Ruling: The Washington Supreme Court held that the Department of Labor and Industries cannot be reimbursed for pain and suffering damages collected by an injured worker in a third-party settlement.
What it means: The department cannot be reimbursed for pain and suffering damages an injured worker collects from a third party.
Summary: A worker was injured when a crane boom operated by a third party crushed him. The department paid time loss compensation, medical benefits, and pension benefits. The worker sued the third party and settled for $1.4 million in damages, of which nearly $800,000 was for pain and suffering. The department sought reimbursement for the workers' compensation benefits it paid him. The Washington Supreme Court ruled that the department could not include the pain and suffering damages in its reimbursement calculation.
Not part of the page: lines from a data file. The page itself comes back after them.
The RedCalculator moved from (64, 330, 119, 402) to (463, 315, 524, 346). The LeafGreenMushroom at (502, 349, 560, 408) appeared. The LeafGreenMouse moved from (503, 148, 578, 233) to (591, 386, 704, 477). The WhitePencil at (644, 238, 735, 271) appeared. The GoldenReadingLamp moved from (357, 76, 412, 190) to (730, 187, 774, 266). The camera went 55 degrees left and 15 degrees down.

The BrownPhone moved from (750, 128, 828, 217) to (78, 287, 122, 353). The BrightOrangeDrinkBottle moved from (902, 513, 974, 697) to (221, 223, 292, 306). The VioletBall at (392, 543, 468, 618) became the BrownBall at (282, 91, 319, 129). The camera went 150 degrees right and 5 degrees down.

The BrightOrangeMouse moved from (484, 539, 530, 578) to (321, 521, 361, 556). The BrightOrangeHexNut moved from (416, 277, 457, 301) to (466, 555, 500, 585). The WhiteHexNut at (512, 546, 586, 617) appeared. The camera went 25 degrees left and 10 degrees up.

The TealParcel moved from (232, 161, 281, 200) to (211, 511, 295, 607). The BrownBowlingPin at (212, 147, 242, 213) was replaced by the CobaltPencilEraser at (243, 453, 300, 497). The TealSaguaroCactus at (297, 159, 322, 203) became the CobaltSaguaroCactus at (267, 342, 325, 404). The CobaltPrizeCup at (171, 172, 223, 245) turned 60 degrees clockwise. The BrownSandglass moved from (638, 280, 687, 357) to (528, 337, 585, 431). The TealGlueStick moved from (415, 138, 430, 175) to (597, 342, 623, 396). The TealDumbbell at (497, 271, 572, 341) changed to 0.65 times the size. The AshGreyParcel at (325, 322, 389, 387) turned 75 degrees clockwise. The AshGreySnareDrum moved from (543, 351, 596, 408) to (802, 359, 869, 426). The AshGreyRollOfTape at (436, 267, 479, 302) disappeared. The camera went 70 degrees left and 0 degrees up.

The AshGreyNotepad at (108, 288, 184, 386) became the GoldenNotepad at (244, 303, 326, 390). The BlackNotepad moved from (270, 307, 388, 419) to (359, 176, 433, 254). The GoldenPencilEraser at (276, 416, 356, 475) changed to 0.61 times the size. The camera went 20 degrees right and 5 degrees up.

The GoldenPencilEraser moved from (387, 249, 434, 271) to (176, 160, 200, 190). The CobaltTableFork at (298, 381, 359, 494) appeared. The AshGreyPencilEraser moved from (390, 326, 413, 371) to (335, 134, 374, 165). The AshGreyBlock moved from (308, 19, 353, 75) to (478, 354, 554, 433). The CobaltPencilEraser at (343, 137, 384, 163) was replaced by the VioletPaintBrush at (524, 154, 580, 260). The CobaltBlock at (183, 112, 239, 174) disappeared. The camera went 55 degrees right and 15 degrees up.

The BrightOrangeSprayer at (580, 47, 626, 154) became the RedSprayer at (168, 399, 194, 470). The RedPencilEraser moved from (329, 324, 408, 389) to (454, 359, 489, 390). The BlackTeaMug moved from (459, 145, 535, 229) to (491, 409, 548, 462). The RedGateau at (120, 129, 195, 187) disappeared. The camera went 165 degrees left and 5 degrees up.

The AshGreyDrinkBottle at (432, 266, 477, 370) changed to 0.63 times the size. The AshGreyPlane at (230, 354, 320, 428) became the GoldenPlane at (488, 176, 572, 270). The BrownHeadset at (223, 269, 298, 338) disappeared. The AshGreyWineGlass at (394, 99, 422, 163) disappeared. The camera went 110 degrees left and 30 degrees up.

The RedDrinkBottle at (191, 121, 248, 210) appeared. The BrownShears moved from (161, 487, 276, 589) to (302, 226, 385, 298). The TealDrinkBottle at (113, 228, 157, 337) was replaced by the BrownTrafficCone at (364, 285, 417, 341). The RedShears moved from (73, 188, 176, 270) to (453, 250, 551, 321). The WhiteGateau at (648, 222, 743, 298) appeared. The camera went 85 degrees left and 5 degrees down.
The court noted that it previously held that the department could not seek reimbursement for a type of damages it had not paid out in benefits. In that case, the court held that "recovery" excluded damages for loss of consortium and suggested that other noneconomic damages, such as pain and suffering, may also be excluded. After that holding, the legislature amended the law to define "recovery" as "all damages except loss of consortium." The worker argued that the law also gives the department recovery "only to the extent necessary to reimburse the department . . . for benefits paid." This law was not amended after the court's previous holding. Pain and suffering constitute noneconomic damages that the workers' compensation laws do not compensate for.
The court also awarded attorney's fees to the worker since he prevailed on appeal.
A dissenting judge stated that according to the law, loss of consortium damages are the only exception to the damages the department can recover.